Texto extraído:
__________
Larissa Luz e Rael dão aula em show no Circo Voador
Dupla subiu ao palco e fez chover boas referências para o público carioca
Publicado em 04/2017
Nem parecia que chovia no Circo Voador na última sexta-feira (07), o calor da galera animada com os shows da Larissa Luz e Rael anulou qualquer toró. Antes de começar o show de abertura da Larissa Luz, conversei com o Rael por dois minutos (que pra mim pareceram meia hora). O cantor lançou, no ano passado, o álbum "Coisa Do Meu Imaginário" e, agora, o clipe "#MinhaLei".
Primeiro, perguntei: "Se o rap é a sua lei e você sabia disso desde moleque, o que mudou na sua vida desde que aprendeu a viver dentro dessa cartilha?".
Com um sorriso meio de canto de boca, Rael respondeu: “O rap, na verdade, pra mim, é um resgate de identidade. Quando comecei a ouvir rap, com meus 8 anos de idade, era uma época em que o racismo e a diferença social eram muito fortes, mas não tinha ninguém pra trocar ideia sobre isso. Por exemplo, os caras falavam: “ô, negrinho do pastoreio, não entra água no seu cabelo”, e eu não tinha resposta. Quando eu comecei a ouvir Racionais, eu tive resposta, ali que comecei a deixar o cabelo crescer. Minha mãe não falava de racismo em casa, na escola também não…era só zoeira. Então o rap começou a ser minha lei, ser uma arma, ser um gênero, um estilo que me acolheu, nem um pai ou a escola me deram. Hoje eu sou um cara melhor. Hoje deixei de ser o negrinho do pastoreio que as pessoas falavam. Hoje eu sou o Rael dentro da lei do rap. Que gosta da música, do respeito entre os seres, independente de cor, de raça ou de sexo”.
Pra fechar o papo com esse monstro, perguntei que coisas passavam em seu imaginário antes de subir no palco da lona mais famosa da cidade. Com um tom de bom astral, ele disse: “Só coisa boa! Pra mim é sempre uma honra tocar aqui. Quando eu venho tocar no Circo, não sou eu quem faz o show, são as pessoas, véi! Elas que cantam. É uma troca maravilhosa, me sinto privilegiado”.
Humilde que só, agradeceu pelas minhas críticas ao novo CD (que está maravilhoso, gente!)
Nos despedimos, voltei para o palco porque já começar o show da Larissa Luz.
Não conhecia a baiana antes do show e, pelos olhares curiosos, o público também não. Mas ela veio arretada, em passos firmes, com aquela energia presente de quem ocupa qualquer território porque é boa e faz o que ama com verdade. Ali foi onde começou a primeira aula da noite. Larissa iluminou o palco, mas também trouxe muito soco na cara em forma de música do seu CD "Território Conquistado".
Falou do feminismo negro, de fome, da liberdade sem medo, do absurdo que é ter medo por ser mulher, falou de abuso sexual, do short curto que não é convite. Fora as referências lindas, como a escritora Carolina de Jesus e a música da maravilhosa Sister Nancy. O público completamente envolvido com a performance misturada daquela guitarra psicodélica que não passou batida. Que flow a banda tinha!
__________
Dados disponíveis:
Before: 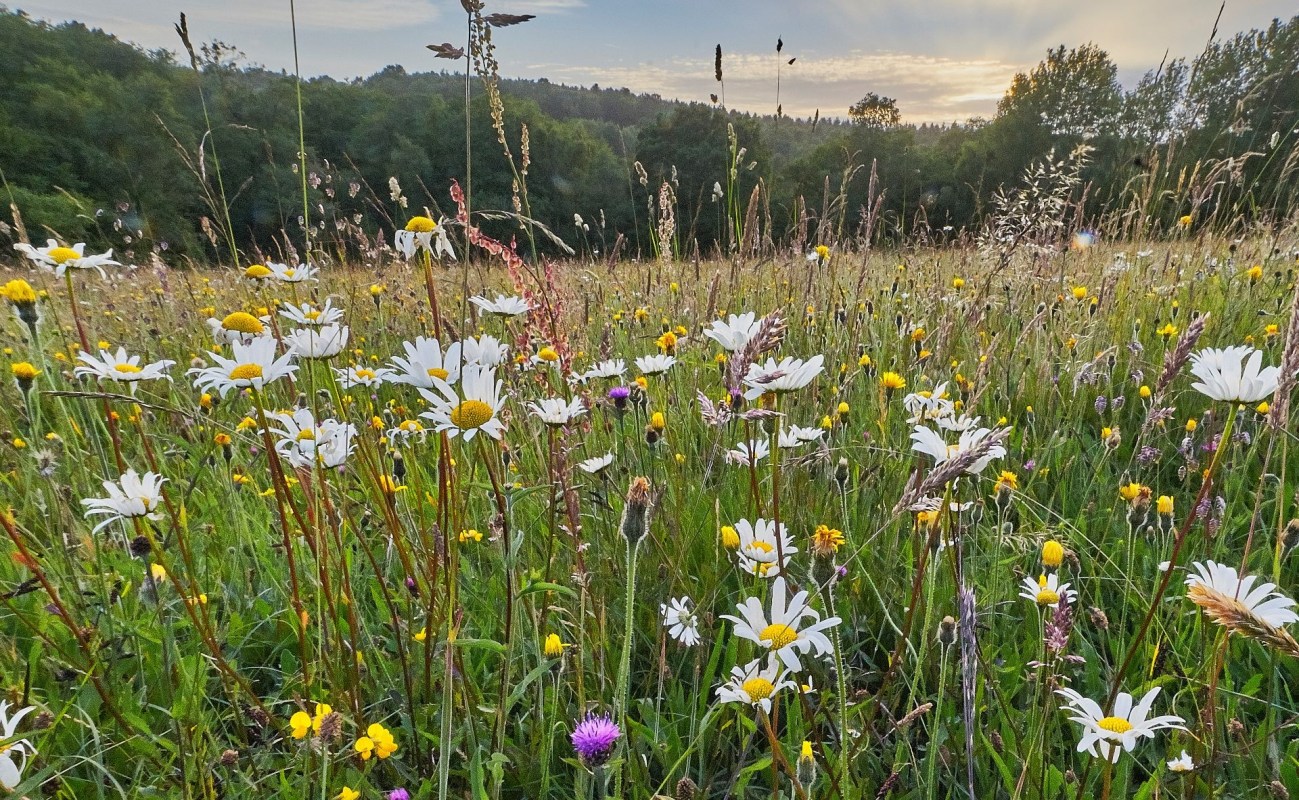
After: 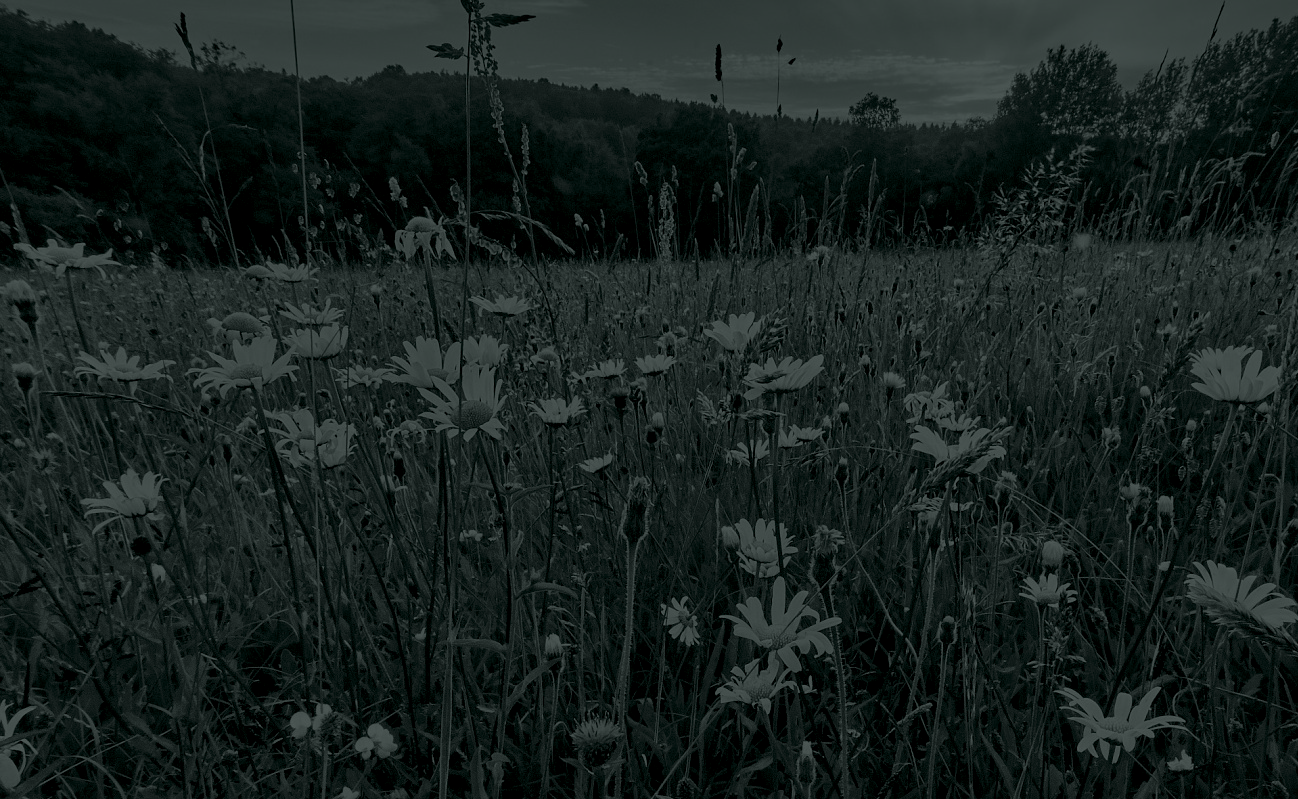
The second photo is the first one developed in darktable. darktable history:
colorize: hue 90°, saturation 19%, lightness 1.59%, version 1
__________
Enunciado da tarefa:
Transcreva, sem mudar nenhuma palavra, o trecho da matéria sobre o show no Circo Voador que começa em "Pra fechar o" e termina em "da Larissa Luz.".

Resultado do exercício:
Pra fechar o papo com esse monstro, perguntei que coisas passavam em seu imaginário antes de subir no palco da lona mais famosa da cidade. Com um tom de bom astral, ele disse: “Só coisa boa! Pra mim é sempre uma honra tocar aqui. Quando eu venho tocar no Circo, não sou eu quem faz o show, são as pessoas, véi! Elas que cantam. É uma troca maravilhosa, me sinto privilegiado”.
Humilde que só, agradeceu pelas minhas críticas ao novo CD (que está maravilhoso, gente!)
Nos despedimos, voltei para o palco porque já começar o show da Larissa Luz.